*MATERIAL PROVIDED*:
□ □ □
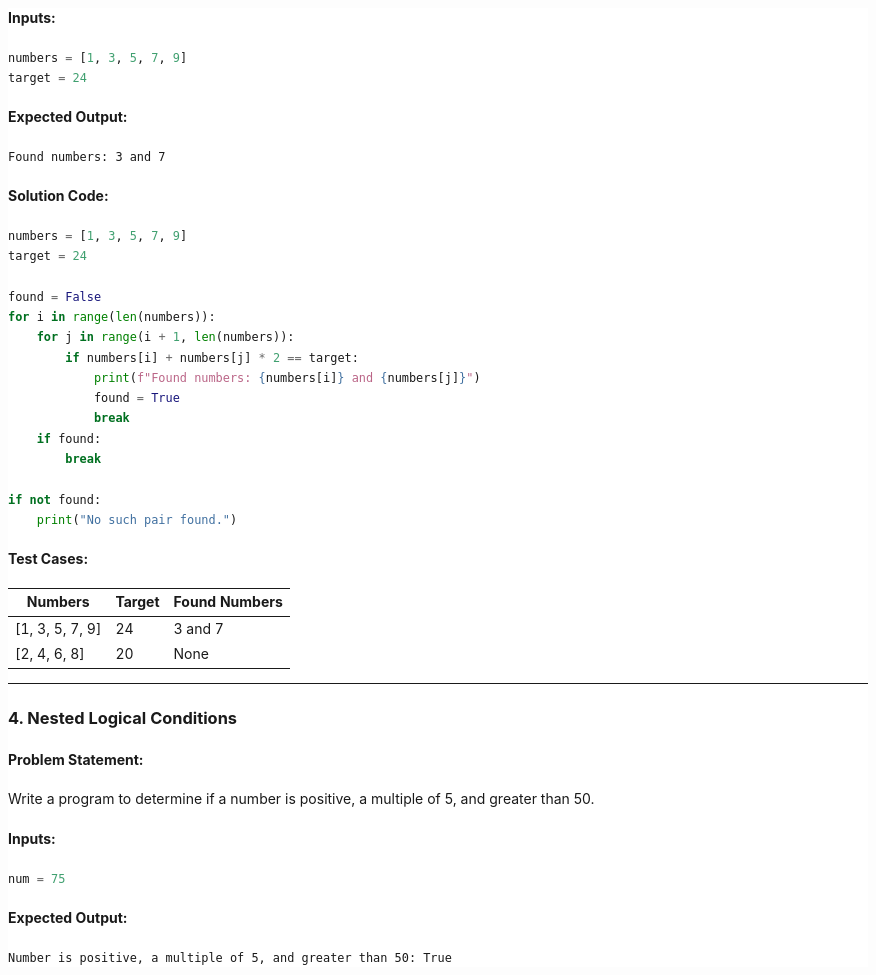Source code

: #### **Inputs:**
```python
numbers = [1, 3, 5, 7, 9]
target = 24
```

#### **Expected Output:**
```
Found numbers: 3 and 7
```

#### **Solution Code:**
```python
numbers = [1, 3, 5, 7, 9]
target = 24

found = False
for i in range(len(numbers)):
    for j in range(i + 1, len(numbers)):
        if numbers[i] + numbers[j] * 2 == target:
            print(f"Found numbers: {numbers[i]} and {numbers[j]}")
            found = True
            break
    if found:
        break

if not found:
    print("No such pair found.")
```

#### **Test Cases:**
| Numbers          | Target | Found Numbers |
|-------------------|--------|---------------|
| [1, 3, 5, 7, 9]   | 24     | 3 and 7       |
| [2, 4, 6, 8]      | 20     | None          |

---

### **4. Nested Logical Conditions**
#### **Problem Statement:**
Write a program to determine if a number is positive, a multiple of 5, and greater than 50.

#### **Inputs:**
```python
num = 75
```

#### **Expected Output:**
```
Number is positive, a multiple of 5, and greater than 50: True
```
□ □ □
*TASK TO COMPLETE*: Copy the entries above verbatim. Pictures do not belong in the copy.

*RESPONSE BELOW*:
Source code

: #### **Inputs:**
```python
numbers = [1, 3, 5, 7, 9]
target = 24
```

#### **Expected Output:**
```
Found numbers: 3 and 7
```

#### **Solution Code:**
```python
numbers = [1, 3, 5, 7, 9]
target = 24

found = False
for i in range(len(numbers)):
    for j in range(i + 1, len(numbers)):
        if numbers[i] + numbers[j] * 2 == target:
            print(f"Found numbers: {numbers[i]} and {numbers[j]}")
            found = True
            break
    if found:
        break

if not found:
    print("No such pair found.")
```

#### **Test Cases:**
| Numbers          | Target | Found Numbers |
|-------------------|--------|---------------|
| [1, 3, 5, 7, 9]   | 24     | 3 and 7       |
| [2, 4, 6, 8]      | 20     | None          |

---

### **4. Nested Logical Conditions**
#### **Problem Statement:**
Write a program to determine if a number is positive, a multiple of 5, and greater than 50.

#### **Inputs:**
```python
num = 75
```

#### **Expected Output:**
```
Number is positive, a multiple of 5, and greater than 50: True
```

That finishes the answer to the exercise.